(Given data Opens)
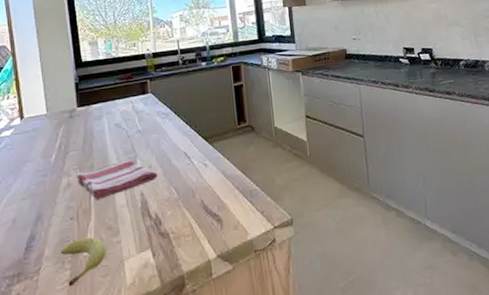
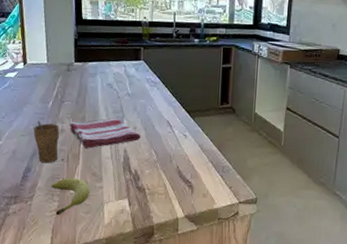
cup: none [35,178,67,227] -> present [33,121,59,164]

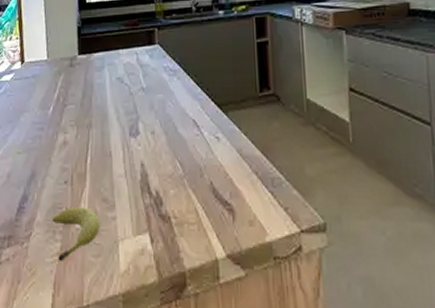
cup: present [33,121,59,164] -> none [31,132,61,189]
dish towel: present [69,118,141,149] -> none [73,121,161,166]

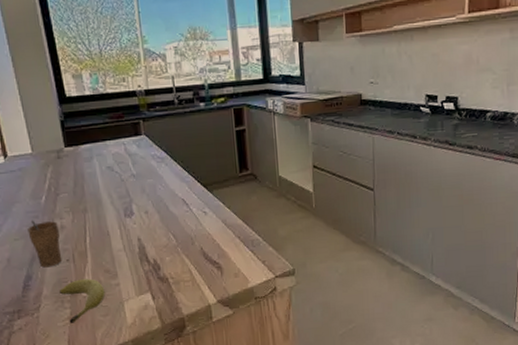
cup: none [31,132,61,189] -> present [27,220,63,268]

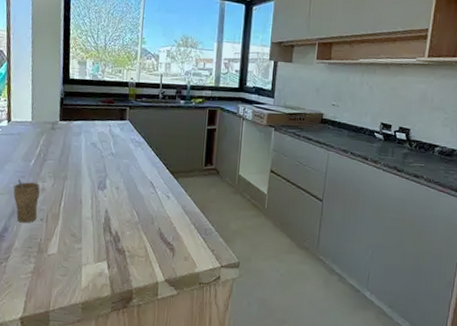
fruit: present [60,278,105,323] -> none [29,238,68,278]

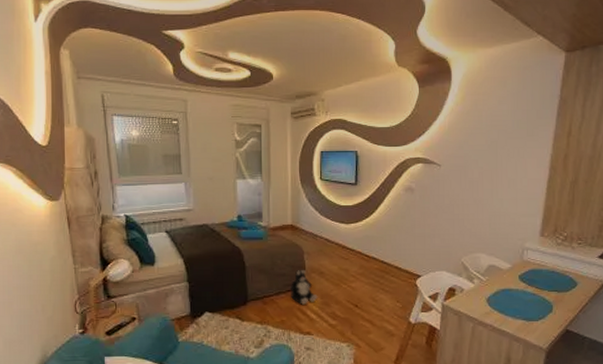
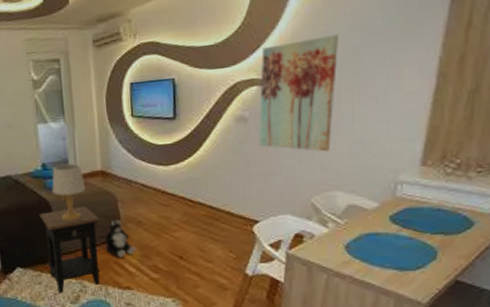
side table: none [231,256,288,338] -> present [39,206,101,293]
table lamp: none [245,216,277,270] -> present [52,163,86,222]
wall art: none [423,130,482,221] -> present [259,34,338,152]

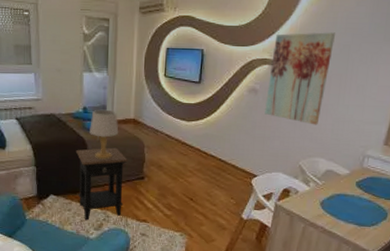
plush toy: present [104,219,137,258] -> none [129,161,156,195]

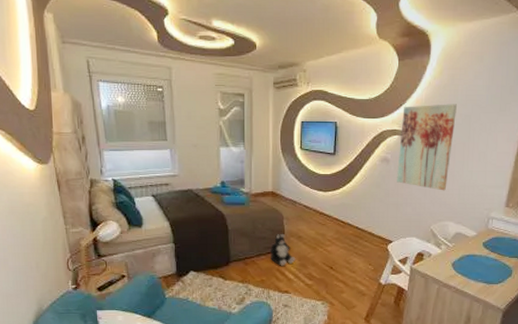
side table: present [75,147,129,220] -> none [214,220,268,295]
table lamp: present [90,109,119,160] -> none [228,183,258,233]
plush toy: none [129,161,156,195] -> present [269,233,296,266]

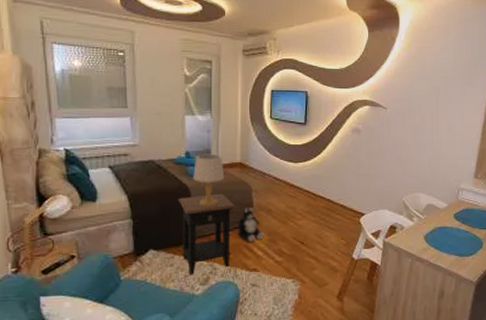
side table: none [214,220,268,295] -> present [177,193,236,275]
table lamp: none [228,183,258,233] -> present [193,153,225,207]
wall art: present [397,104,457,191] -> none [368,75,425,162]

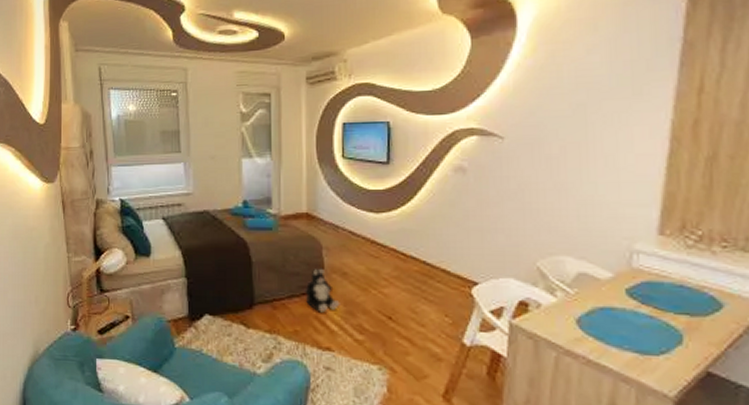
side table: present [177,193,236,275] -> none [235,250,303,349]
table lamp: present [193,153,225,207] -> none [252,202,289,267]

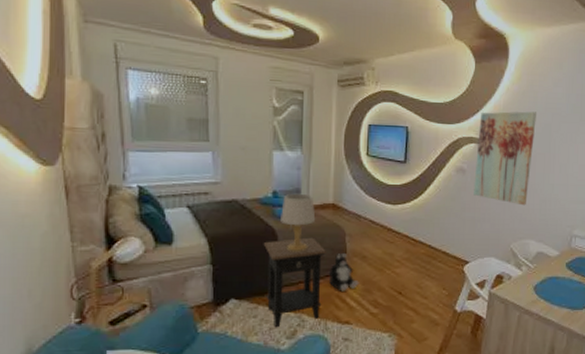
side table: none [235,250,303,349] -> present [263,237,327,328]
table lamp: none [252,202,289,267] -> present [281,193,316,252]
wall art: none [479,89,563,211] -> present [474,111,536,206]

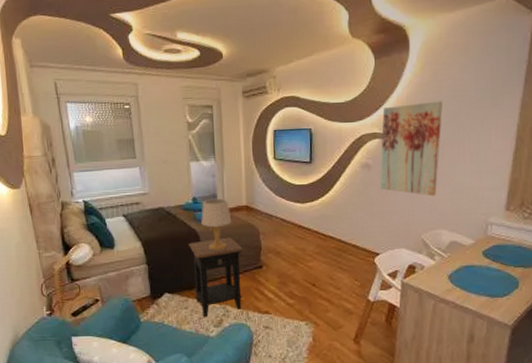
plush toy: present [328,252,359,291] -> none [247,249,275,285]

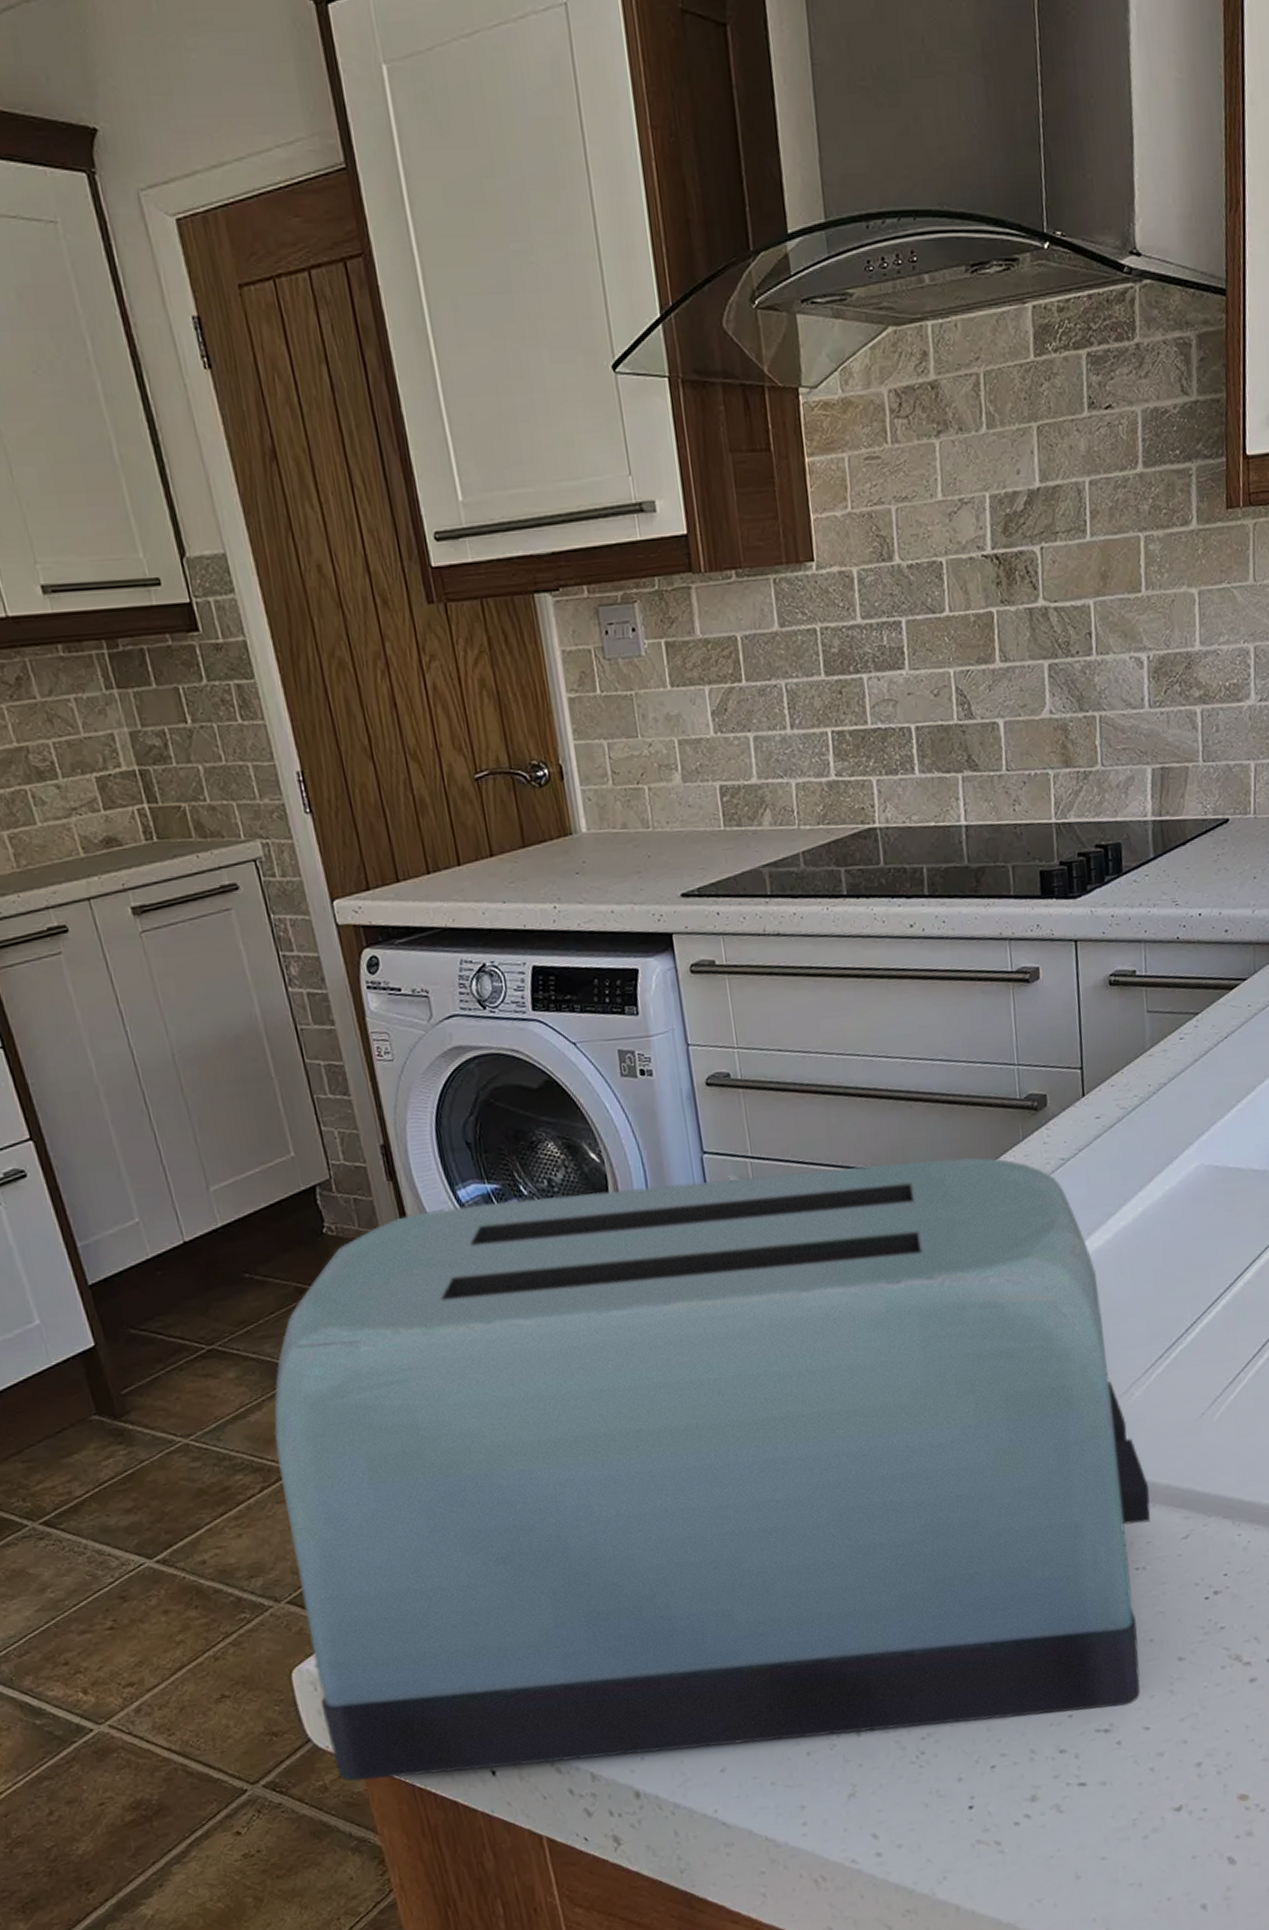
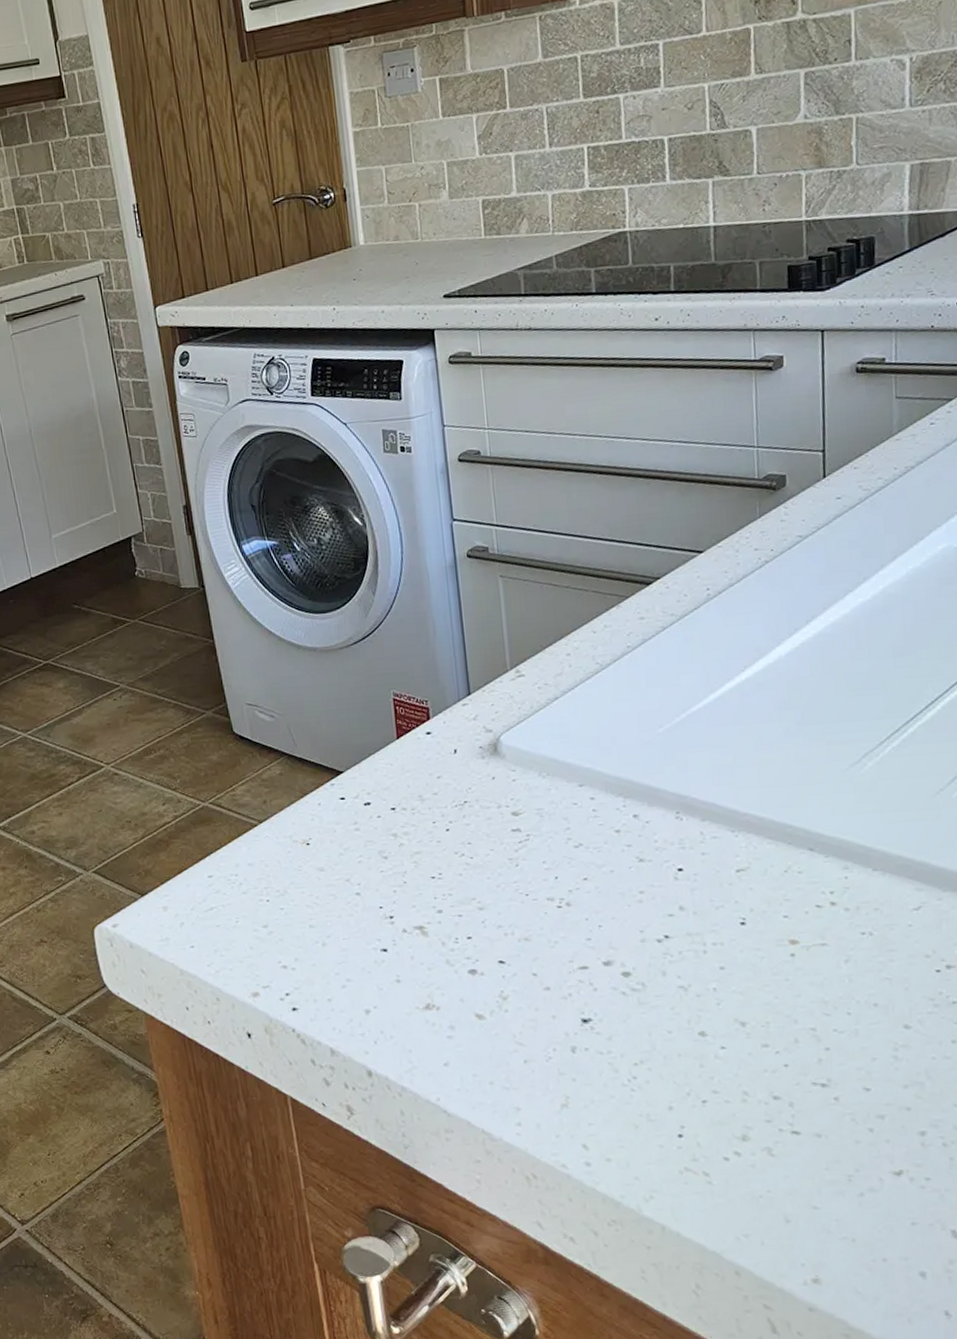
toaster: present [273,1157,1151,1782] -> none [90,531,880,1064]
(Given data Closes)
▸ Exercise brief
Without any pictures, please write out the lines from the one containing "table lamp: none [252,202,289,267]" through the final line of the data, exactly and inclusive of both ends.

▸ Response
table lamp: none [252,202,289,267] -> present [281,193,316,252]
wall art: none [479,89,563,211] -> present [474,111,536,206]

plush toy: present [328,252,359,291] -> none [247,249,275,285]

toaster: present [273,1157,1151,1782] -> none [90,531,880,1064]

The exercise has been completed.